The truth is that most of us take on far too little risk in our DC investments and that’s not our fault, it’s the fault of the DC default funds we are in, funds created by trustees and pension firms – under the beady eyes of the regulators.
The prolonged failure of pension scheme regulation
To me, the Mansion House reforms are a welcome return to sanity after 20 years of investment insanity that lost us savers billions by our not taking on risk.
It should also be taken as an admission – 20 years late – that the road to de-risking is a cul-de-sac. Many pension vehicles are still stuck down that cul-de-sac and the sooner they consolidate or sell themselves to an insurer or superfund the better.
Analysis shows a difference in returns between schemes over a 5-year period of up to 46% in some cases.

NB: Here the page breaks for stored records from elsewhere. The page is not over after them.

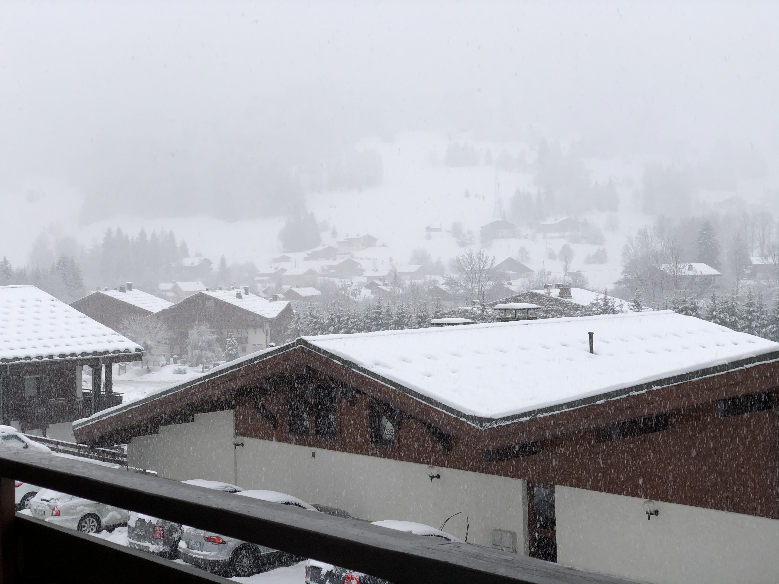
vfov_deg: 28.0
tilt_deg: -0.9
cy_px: 292
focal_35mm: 52
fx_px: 1170
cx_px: 390
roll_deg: +2.6
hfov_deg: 36.8
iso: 25
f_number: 2.4
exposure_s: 1/120
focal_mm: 6
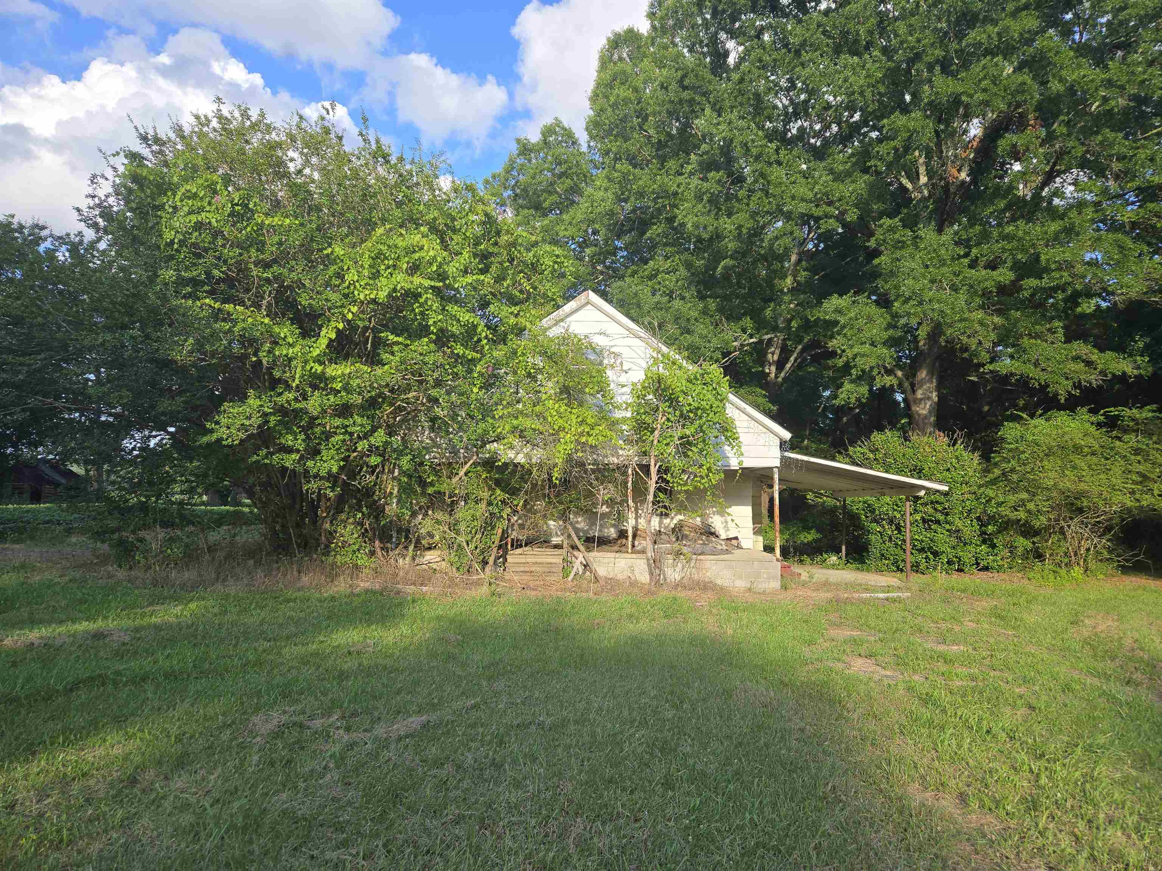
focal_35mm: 23
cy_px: 436
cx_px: 581
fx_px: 772
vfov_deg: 58.9
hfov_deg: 73.9
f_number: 1.8
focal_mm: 5.4
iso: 25
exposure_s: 1/736
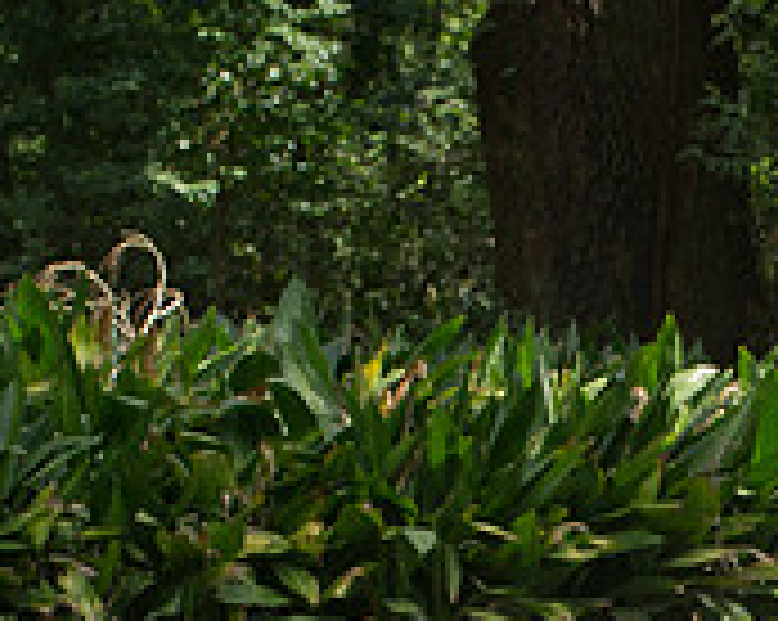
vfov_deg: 5.0
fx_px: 7107
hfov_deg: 6.3
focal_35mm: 309
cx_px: 747
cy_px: 716
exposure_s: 1/80
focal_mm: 98
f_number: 7.1
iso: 320
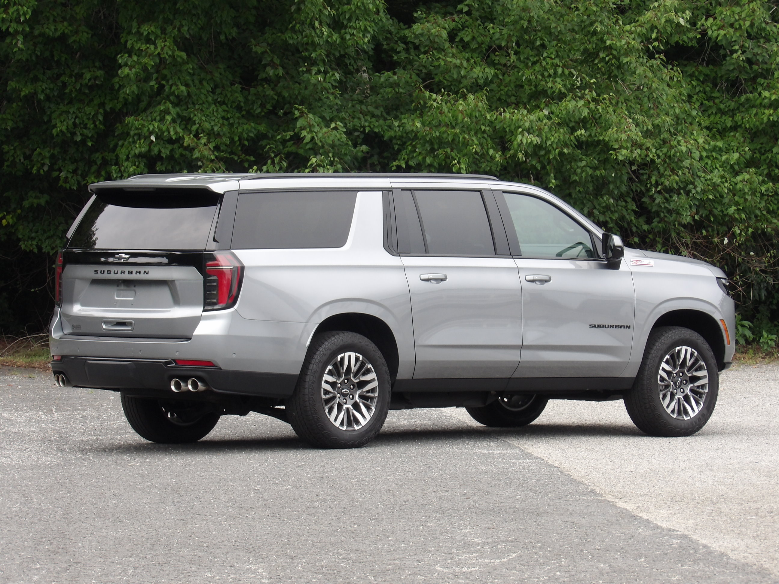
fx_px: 4456
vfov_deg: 7.5
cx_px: 390
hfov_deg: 10.0
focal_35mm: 198
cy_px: 292
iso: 100
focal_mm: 35.6
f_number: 5.5
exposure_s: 1/112
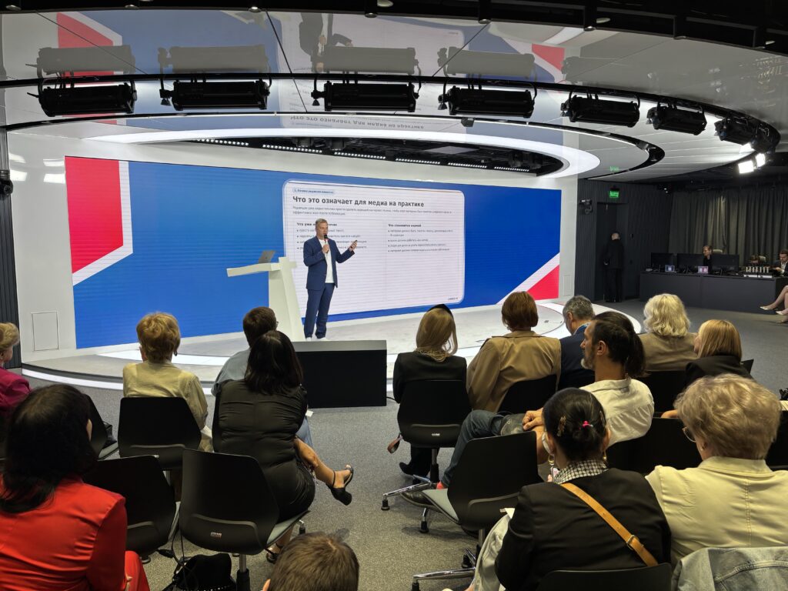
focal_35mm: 26
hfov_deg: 67.3
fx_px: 592
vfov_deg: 53.1
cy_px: 296
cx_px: 394
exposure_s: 1/100
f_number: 1.6
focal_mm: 5.96
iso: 50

This means that a saver with a pot of £10,000 could have notionally lost £5,000 over a 5-year period from being in a lowest performing scheme.
The pension firms that have failed over the past five years are the firms that hedged their natural sources of risk – their cupboard is bare, they face extinction from the VFM framework.
The firms that have prospered have exposed members to market risk and found new markets where that risk is manageable to member’s favor.
But these are schemes that have the size to have budgets for the kind of restach needed to take risk.
Shamefully, many large workplace pensions have scale but take no risk.
It is time to get tough on such firms and time to have a new broom at the regulator that let them (and their DB counterparts) destroy so much value.
I’m glad that the Government has belatedly come to its senses over Pension investment. I grieve for the millions who have paid the price to keep wanted risk off the table.